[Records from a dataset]
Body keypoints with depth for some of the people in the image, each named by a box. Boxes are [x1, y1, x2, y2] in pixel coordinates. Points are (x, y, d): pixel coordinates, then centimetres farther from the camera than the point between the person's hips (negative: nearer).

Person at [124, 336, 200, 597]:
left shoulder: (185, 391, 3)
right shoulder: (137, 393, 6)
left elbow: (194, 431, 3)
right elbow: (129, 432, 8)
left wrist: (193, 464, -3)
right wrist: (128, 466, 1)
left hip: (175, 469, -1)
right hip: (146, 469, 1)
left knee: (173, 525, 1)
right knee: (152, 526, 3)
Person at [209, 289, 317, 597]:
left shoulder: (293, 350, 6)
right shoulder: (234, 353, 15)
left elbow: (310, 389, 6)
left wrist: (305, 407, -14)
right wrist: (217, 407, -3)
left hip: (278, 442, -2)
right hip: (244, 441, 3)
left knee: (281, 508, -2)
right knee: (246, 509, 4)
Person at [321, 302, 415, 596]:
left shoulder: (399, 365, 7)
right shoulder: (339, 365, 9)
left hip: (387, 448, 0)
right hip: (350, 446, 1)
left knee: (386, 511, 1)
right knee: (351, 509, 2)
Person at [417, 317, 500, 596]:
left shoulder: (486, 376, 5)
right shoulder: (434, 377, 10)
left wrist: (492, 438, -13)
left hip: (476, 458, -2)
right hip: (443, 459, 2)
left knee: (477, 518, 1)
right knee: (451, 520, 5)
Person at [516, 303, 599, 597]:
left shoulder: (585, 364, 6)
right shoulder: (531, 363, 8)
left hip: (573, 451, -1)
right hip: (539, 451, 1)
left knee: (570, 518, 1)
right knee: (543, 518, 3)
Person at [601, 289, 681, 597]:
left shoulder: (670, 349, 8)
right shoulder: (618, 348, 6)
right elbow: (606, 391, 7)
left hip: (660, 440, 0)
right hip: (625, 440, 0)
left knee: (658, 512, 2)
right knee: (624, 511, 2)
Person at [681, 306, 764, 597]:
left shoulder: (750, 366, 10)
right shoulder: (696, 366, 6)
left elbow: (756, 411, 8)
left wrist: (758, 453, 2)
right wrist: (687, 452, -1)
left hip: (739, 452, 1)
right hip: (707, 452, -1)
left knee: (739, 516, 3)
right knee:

_ABOUT THIS EXERCISE:_ Convert every line of the material above into a numbered list, leaving out any blank lines.

_WRITTEN ANSWER:_
1. Body keypoints with depth for some of the people in the image, each named by a box. Boxes are [x1, y1, x2, y2] in pixel coordinates. Points are (x, y, d): pixel coordinates, then centimetres farther from the camera than the point between the person's hips (negative: nearer).
2. Person at [124, 336, 200, 597]:
3. left shoulder: (185, 391, 3)
4. right shoulder: (137, 393, 6)
5. left elbow: (194, 431, 3)
6. right elbow: (129, 432, 8)
7. left wrist: (193, 464, -3)
8. right wrist: (128, 466, 1)
9. left hip: (175, 469, -1)
10. right hip: (146, 469, 1)
11. left knee: (173, 525, 1)
12. right knee: (152, 526, 3)
13. Person at [209, 289, 317, 597]:
14. left shoulder: (293, 350, 6)
15. right shoulder: (234, 353, 15)
16. left elbow: (310, 389, 6)
17. left wrist: (305, 407, -14)
18. right wrist: (217, 407, -3)
19. left hip: (278, 442, -2)
20. right hip: (244, 441, 3)
21. left knee: (281, 508, -2)
22. right knee: (246, 509, 4)
23. Person at [321, 302, 415, 596]:
24. left shoulder: (399, 365, 7)
25. right shoulder: (339, 365, 9)
26. left hip: (387, 448, 0)
27. right hip: (350, 446, 1)
28. left knee: (386, 511, 1)
29. right knee: (351, 509, 2)
30. Person at [417, 317, 500, 596]:
31. left shoulder: (486, 376, 5)
32. right shoulder: (434, 377, 10)
33. left wrist: (492, 438, -13)
34. left hip: (476, 458, -2)
35. right hip: (443, 459, 2)
36. left knee: (477, 518, 1)
37. right knee: (451, 520, 5)
38. Person at [516, 303, 599, 597]:
39. left shoulder: (585, 364, 6)
40. right shoulder: (531, 363, 8)
41. left hip: (573, 451, -1)
42. right hip: (539, 451, 1)
43. left knee: (570, 518, 1)
44. right knee: (543, 518, 3)
45. Person at [601, 289, 681, 597]:
46. left shoulder: (670, 349, 8)
47. right shoulder: (618, 348, 6)
48. right elbow: (606, 391, 7)
49. left hip: (660, 440, 0)
50. right hip: (625, 440, 0)
51. left knee: (658, 512, 2)
52. right knee: (624, 511, 2)
53. Person at [681, 306, 764, 597]:
54. left shoulder: (750, 366, 10)
55. right shoulder: (696, 366, 6)
56. left elbow: (756, 411, 8)
57. left wrist: (758, 453, 2)
58. right wrist: (687, 452, -1)
59. left hip: (739, 452, 1)
60. right hip: (707, 452, -1)
61. left knee: (739, 516, 3)
62. right knee:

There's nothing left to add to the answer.